##### DATA IN THIS EXERCISE #####

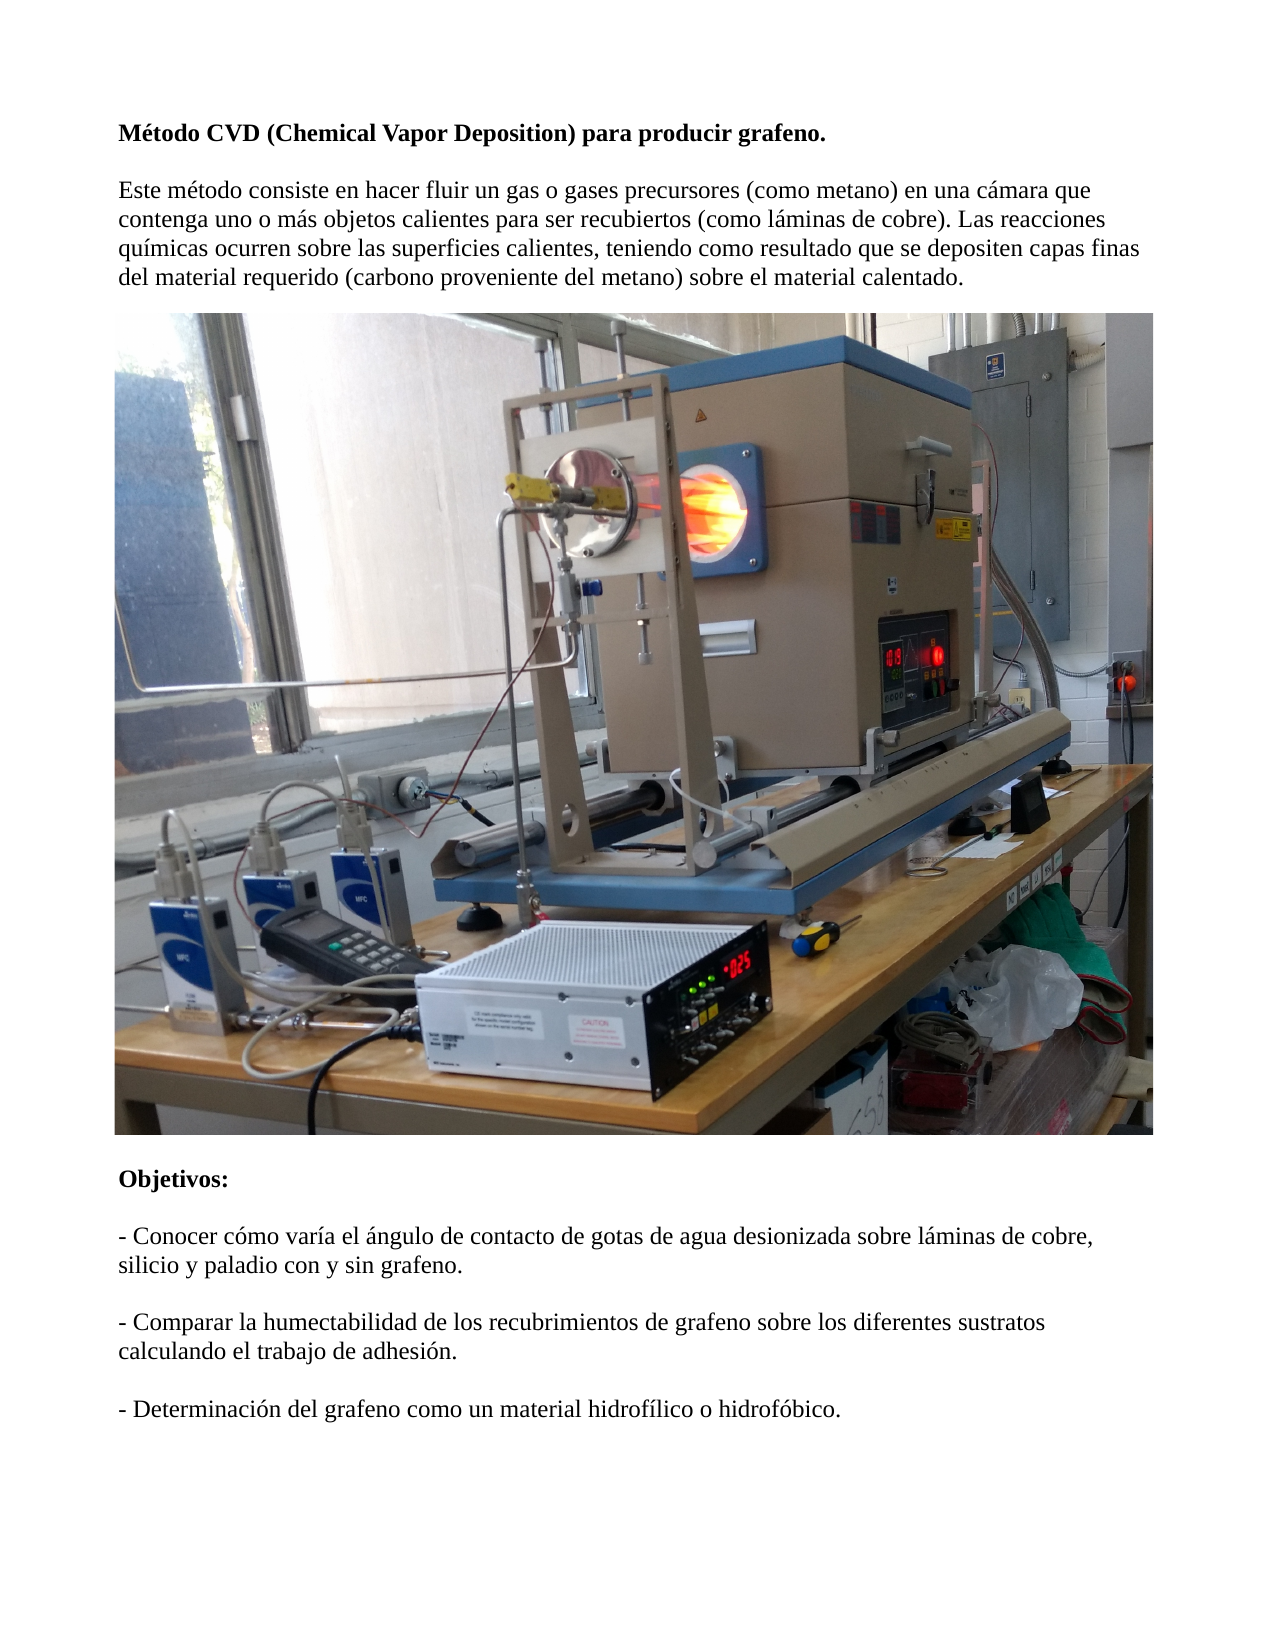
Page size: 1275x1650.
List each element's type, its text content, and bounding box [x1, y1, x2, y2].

text - Determinación del grafeno como un material hidrofílico o hidrofóbico. [118, 1394, 1157, 1422]
text - Comparar la humectabilidad de los recubrimientos de grafeno sobre los diferentes sustratos calculando el trabajo de adhesión. [118, 1307, 1157, 1365]
text Objetivos: [118, 1164, 1157, 1192]
text Este método consiste en hacer fluir un gas o gases precursores (como metano) en una cámara que contenga uno o más objetos calientes para ser recubiertos (como láminas de cobre). Las reacciones químicas ocurren sobre las superficies calientes, teniendo como resultado que se depositen capas finas del material requerido (carbono proveniente del metano) sobre el material calentado. [118, 176, 1157, 291]
text Método CVD (Chemical Vapor Deposition) para producir grafeno. [118, 118, 1157, 147]
text - Conocer cómo varía el ángulo de contacto de gotas de agua desionizada sobre láminas de cobre, silicio y paladio con y sin grafeno. [118, 1221, 1157, 1279]
picture [114, 313, 1154, 1135]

#####

Copy every row above word for word, leaving out the pictures.

=== ANSWER FOR THIS EXERCISE ===
Page size: 1275x1650.
List each element's type, its text content, and bounding box [x1, y1, x2, y2].

text - Determinación del grafeno como un material hidrofílico o hidrofóbico. [118, 1394, 1157, 1422]
text - Comparar la humectabilidad de los recubrimientos de grafeno sobre los diferentes sustratos calculando el trabajo de adhesión. [118, 1307, 1157, 1365]
text Objetivos: [118, 1164, 1157, 1192]
text Este método consiste en hacer fluir un gas o gases precursores (como metano) en una cámara que contenga uno o más objetos calientes para ser recubiertos (como láminas de cobre). Las reacciones químicas ocurren sobre las superficies calientes, teniendo como resultado que se depositen capas finas del material requerido (carbono proveniente del metano) sobre el material calentado. [118, 176, 1157, 291]
text Método CVD (Chemical Vapor Deposition) para producir grafeno. [118, 118, 1157, 147]
text - Conocer cómo varía el ángulo de contacto de gotas de agua desionizada sobre láminas de cobre, silicio y paladio con y sin grafeno. [118, 1221, 1157, 1279]
picture [114, 313, 1154, 1135]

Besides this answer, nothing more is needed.